È manifestamente infondata la questione di legittimità costituzionale dell'art. 1 della l. n. 304 del 1982 in relazione all'art. 3 Cost. Invero, la limitazione dei casi di non punibilità di cui alla citata norma in riferimento ai reati concernenti le armi e connessi con i delitti associativi indicati negli artt. 270, 270-bis, 304, 305 e 306 c.p. non si traduce in una disparità irrazionale di trattamento nei confronti di imputati chiamati a rispondere dei soli reati in tema di armi, anche se aggravati da finalità di terrorismo; e ciò perché del tutto ragionevole si addimostra la diversificazione di trattamento ove si pensi che la misura premiale in esame risulta finalizzata alla difesa dell'ordinamento costituzionale attraverso il comportamento di chi, rimeditando le proprie esperienze, mina la efficienza di organizzazioni criminali strutturate secondo i paradigmi delle richiamate disposizioni del codice penale.

Cassazione penale sez.
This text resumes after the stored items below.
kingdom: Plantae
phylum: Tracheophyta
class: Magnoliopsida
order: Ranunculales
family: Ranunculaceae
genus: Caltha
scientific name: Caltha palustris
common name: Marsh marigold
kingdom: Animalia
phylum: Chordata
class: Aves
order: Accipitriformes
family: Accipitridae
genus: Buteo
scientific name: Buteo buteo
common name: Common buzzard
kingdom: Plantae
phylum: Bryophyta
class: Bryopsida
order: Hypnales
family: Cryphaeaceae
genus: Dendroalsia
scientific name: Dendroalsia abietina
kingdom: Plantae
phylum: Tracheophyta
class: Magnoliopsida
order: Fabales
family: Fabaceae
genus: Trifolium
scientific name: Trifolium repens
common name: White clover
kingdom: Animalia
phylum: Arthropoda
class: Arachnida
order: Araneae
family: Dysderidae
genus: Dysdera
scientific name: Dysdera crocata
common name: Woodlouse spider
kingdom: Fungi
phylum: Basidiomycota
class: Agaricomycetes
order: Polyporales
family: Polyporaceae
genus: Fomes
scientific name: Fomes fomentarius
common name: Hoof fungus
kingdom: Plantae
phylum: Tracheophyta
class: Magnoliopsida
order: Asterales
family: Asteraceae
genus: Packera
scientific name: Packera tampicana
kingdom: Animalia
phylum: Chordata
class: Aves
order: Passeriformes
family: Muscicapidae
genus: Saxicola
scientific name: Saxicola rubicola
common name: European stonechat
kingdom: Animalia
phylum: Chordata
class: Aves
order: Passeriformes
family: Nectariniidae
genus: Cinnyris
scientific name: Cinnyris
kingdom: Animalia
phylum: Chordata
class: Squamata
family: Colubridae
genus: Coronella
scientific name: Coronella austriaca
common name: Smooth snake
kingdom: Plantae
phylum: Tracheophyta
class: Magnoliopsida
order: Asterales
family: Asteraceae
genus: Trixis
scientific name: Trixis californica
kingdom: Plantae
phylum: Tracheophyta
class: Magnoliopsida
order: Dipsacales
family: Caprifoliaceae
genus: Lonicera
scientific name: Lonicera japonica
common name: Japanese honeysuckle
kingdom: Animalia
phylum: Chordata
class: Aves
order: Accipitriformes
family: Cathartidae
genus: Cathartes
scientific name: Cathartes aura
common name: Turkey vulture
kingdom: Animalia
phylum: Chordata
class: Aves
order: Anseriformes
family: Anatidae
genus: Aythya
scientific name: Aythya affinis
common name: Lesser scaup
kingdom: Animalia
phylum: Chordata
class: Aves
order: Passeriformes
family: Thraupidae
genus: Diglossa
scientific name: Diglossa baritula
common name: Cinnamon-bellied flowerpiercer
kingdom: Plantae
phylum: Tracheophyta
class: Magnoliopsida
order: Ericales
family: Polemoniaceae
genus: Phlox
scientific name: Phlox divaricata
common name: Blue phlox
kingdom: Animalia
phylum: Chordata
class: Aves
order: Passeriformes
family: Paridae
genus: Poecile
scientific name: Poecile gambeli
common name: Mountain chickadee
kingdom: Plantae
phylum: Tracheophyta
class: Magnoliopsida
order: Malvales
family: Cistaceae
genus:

I  23 gennaio 1984

 

È da ritenere realizzato il delitto ex art. 305 c.p. allorquando i cospiranti abbiano concordato, in modo serio ed impegnativo, lo svolgimento dell'attività necessaria al conseguimento del risultato che s'identifica con uno dei reati indicati nell'art. 302 dello stesso codice, indipendentemente dalla puntuale preordinazione dei mezzi operativi. (Nella specie, sulla base dell'enunciato principio, si è affermato che basta, ad integrare il delitto di cospirazione, il fine di tre o più persone formanti l'associazione di commettere anche uno solo degli illeciti previsti dall'art. 302 c.p., e ciò a differenza della previsione ex art. 416 c.p. dove occorre lo scopo di commettere più delitti, precisandosi che, nella cospirazione, la natura politica dei fatti criminosi conferisce alla condotta una particolare gravità e rende, in ultima analisi, incriminabili azioni " ordinariamente non incriminate in sede penale ", posto che s'intende così prevenire anche il pericolo indiretto cui sono esposti i valori peculiari della sicurezza dello Stato, della sua integrità territoriale e della sua costituzione).